Task to complete >> Can you format the stretch of lines from the one containing "What is the maximum value shown in the chart?" through the one containing "Reading left to" as a numbered list, omitting blank lines and leaving the pictures out?

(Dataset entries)
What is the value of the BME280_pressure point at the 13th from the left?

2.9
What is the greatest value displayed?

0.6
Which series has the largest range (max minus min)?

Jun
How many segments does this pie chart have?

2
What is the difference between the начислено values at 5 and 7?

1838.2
...
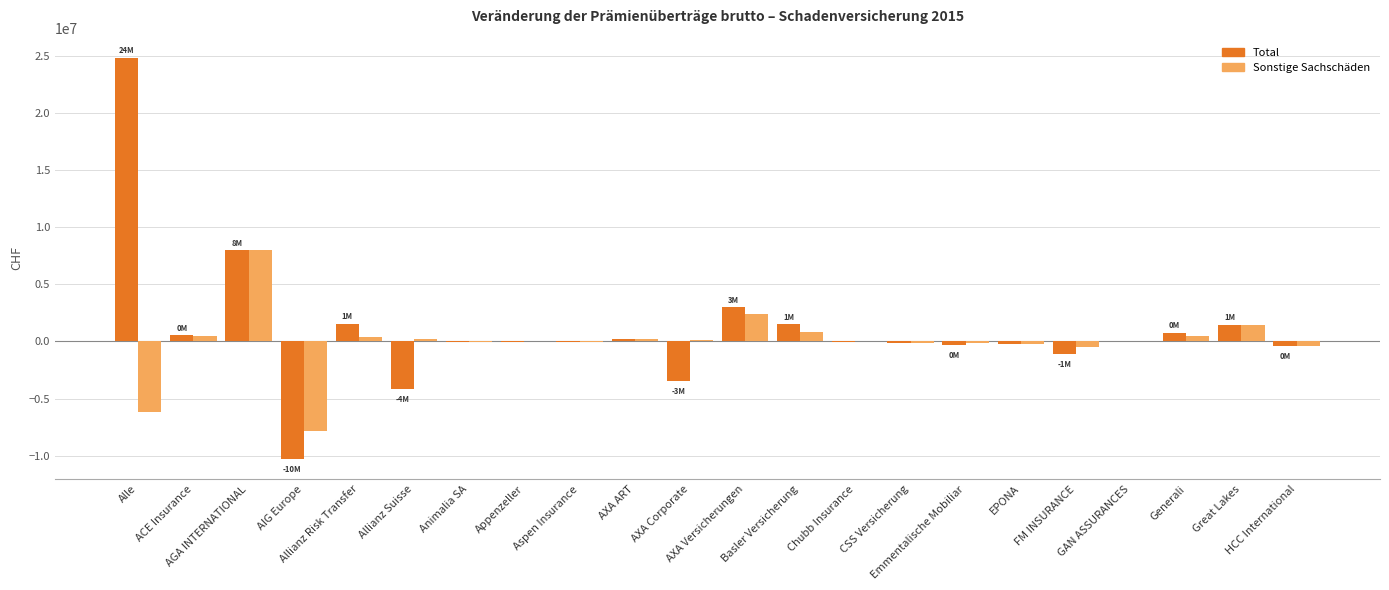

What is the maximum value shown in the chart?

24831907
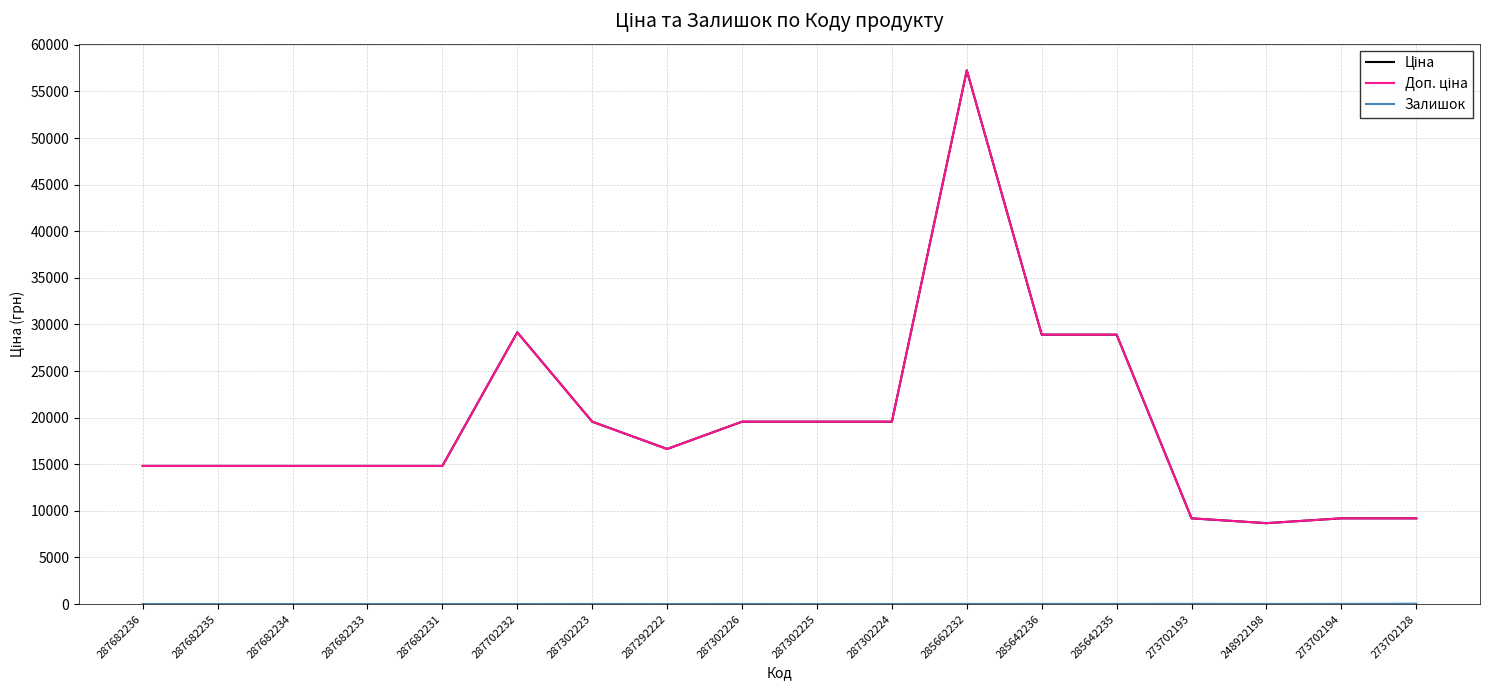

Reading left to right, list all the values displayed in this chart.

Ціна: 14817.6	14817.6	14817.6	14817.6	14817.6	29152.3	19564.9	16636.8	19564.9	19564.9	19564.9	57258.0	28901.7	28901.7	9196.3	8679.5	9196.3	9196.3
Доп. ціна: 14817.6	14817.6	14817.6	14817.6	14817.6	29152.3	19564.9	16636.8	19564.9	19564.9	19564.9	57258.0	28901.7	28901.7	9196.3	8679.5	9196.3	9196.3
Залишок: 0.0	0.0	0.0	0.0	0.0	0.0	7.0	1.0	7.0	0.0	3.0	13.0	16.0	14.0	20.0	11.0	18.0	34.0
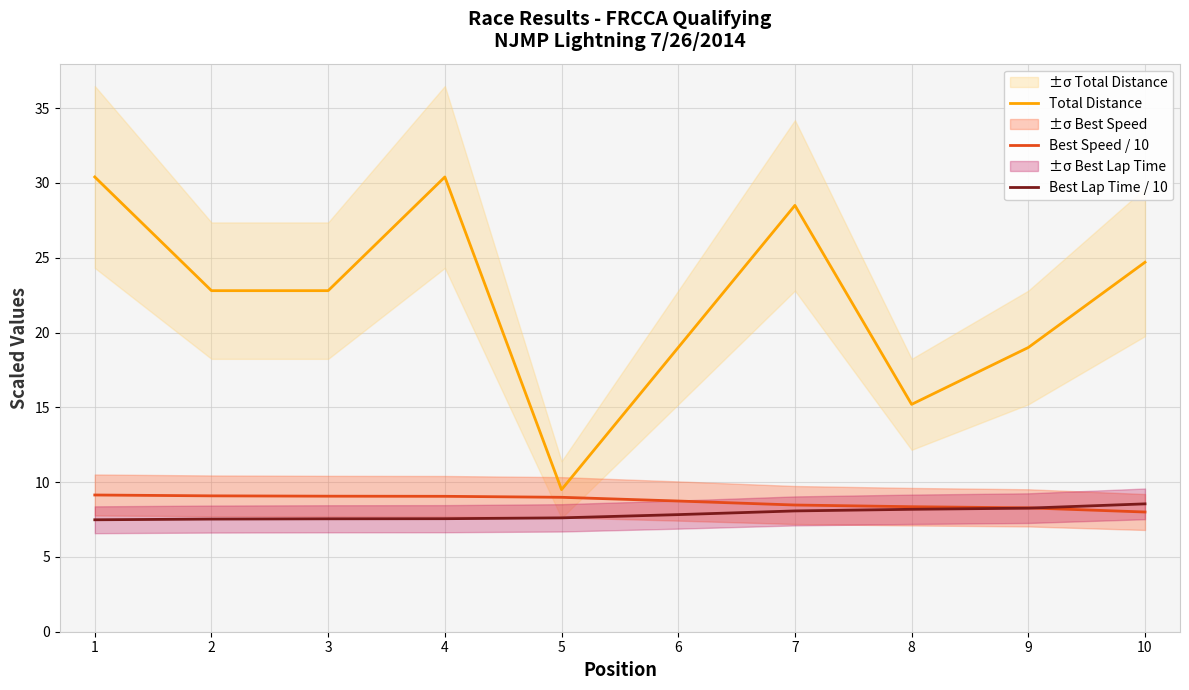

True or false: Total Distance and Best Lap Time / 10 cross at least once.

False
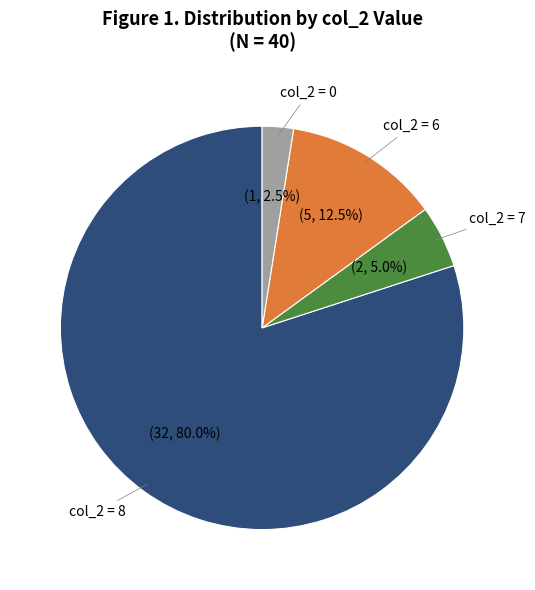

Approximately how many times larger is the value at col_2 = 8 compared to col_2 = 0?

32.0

Written answer >>
1. What is the maximum value shown in the chart?
2. 24831907
3. Reading left to right, list all the values displayed in this chart.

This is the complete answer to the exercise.